The Cuckoo’s Calling by Robert Galbraith (Website)
Her Grace’s rating: 2 out of 5 stars
I read it as an: audiobook
Narrator: Robert Glenister
Source: my own collection
Published by: Hachette Audio (30 Dec 2012)
Cormoran Strike is a private detective living in London. Typically, he investigates missing people, extramarital affairs, and the like. But when Lula Landry, a supermodel, falls to her death in an apparent suicide, her brother begs for Cormoran’s help to investigate. He is convinced his sister didn’t jump but was pushed, that her death was a murder. Cormoran takes the case and is rapidly enmeshed in the world of high fashion and the ruthless, greedy people Landry had surrounded herself with.
Robert Galbraith (AKA JK Rowling for anyone who’s been living under a rock) delivers a thoroughly tepid story that really drags in spots. I truly don’t know what all the hype was about. The plot was actually quite boring and predictable, despite being overly convoluted at parts. My opinion has nothing to do with wanting her to write more like Harry Potter. It is an adult mystery, so I don’t really know why so many people gave her negative reviews because it wasn’t written like Harry Potter. Helloooo, it’s a totally different genre! Even so, it was deadly dull in general. I only kept listening because it ticks a box for a reading challenge task.
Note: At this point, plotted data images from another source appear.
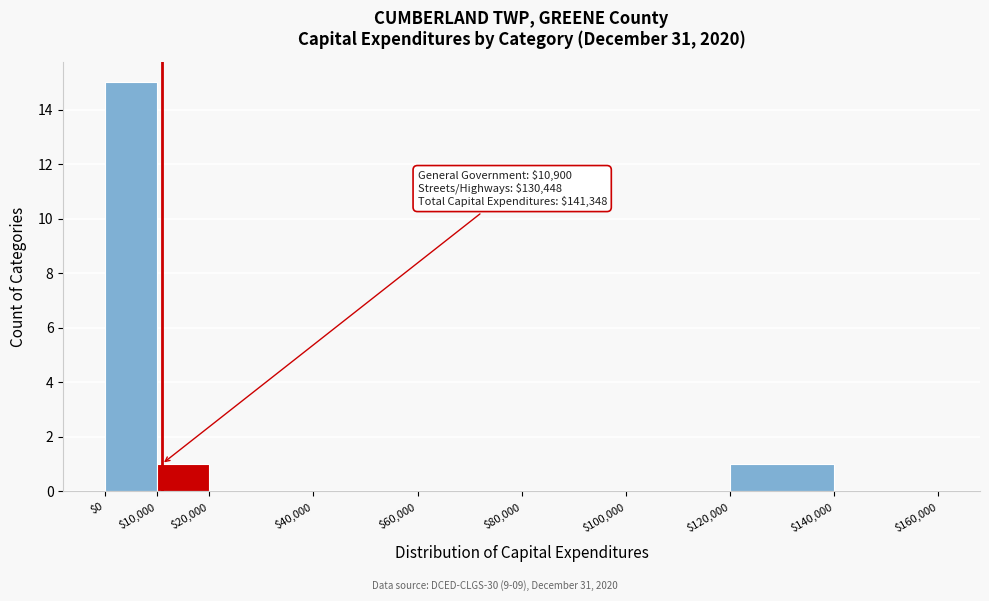

Which range on the x-axis has the tallest bar?

$0 to $10,000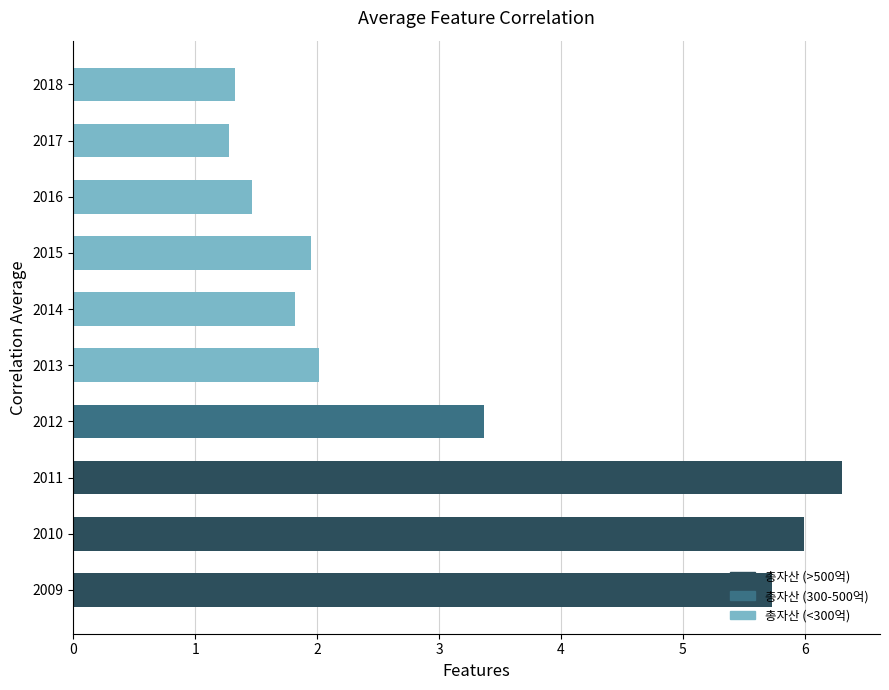

Read the value at 2010.

6.0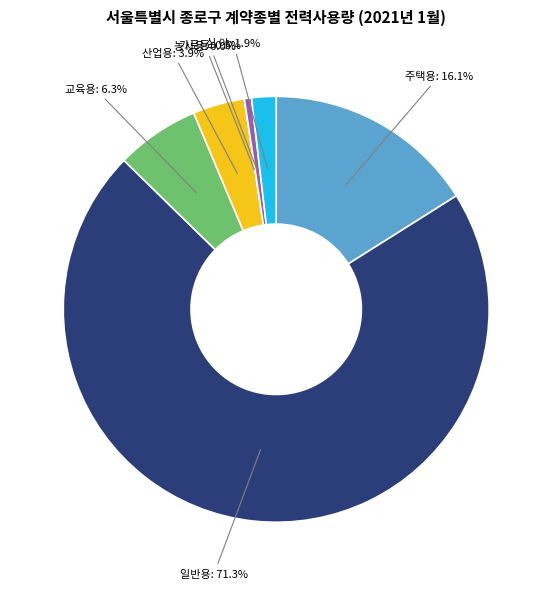

Between 일반용 and 주택용, which is larger?

일반용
Strike seems in many ways like the opposite of the usual private detective. He’s described as kind of short and really hairy. He is not handsome, and frankly, even if he were, his excess hair, described as a pelt or like a coconut mat, would take care of that. Yuck. I don’t really get why Rowling would want her protagonist to be kind of gross, unless it is just to make readers (and characters) focus on his skills rather than his looks. Which, if so, well done on the social commentary about the shallowness of modern society! If not, then just why? I did like that he is a protagonist with a disability, and that the disability wasn’t a constant focus of the narrative. It just was the way he was. The occasional reference to his aching stump or badly-fitting prosthesis was about it; Strike isn’t defined by his disability.
In other ways, Strike is entirely typical – down on his luck, broke, difficult relationships with all the women in his life, ex-soldier, more competent than the cops or than anyone gives him credit for, with a sassy but highly competent assistant who kind of has a flame for him. It is very cliched.
I wanted to like this one, I really did. I wanted to see Rowling write an adult novel that grabbed my attention and was pleasingly complex. But I was disappointed. This was the first adult novel of hers I’ve read and it doesn’t inspire me to read any more. The narrator did a good job on this, but that was probably the best part of the book for me.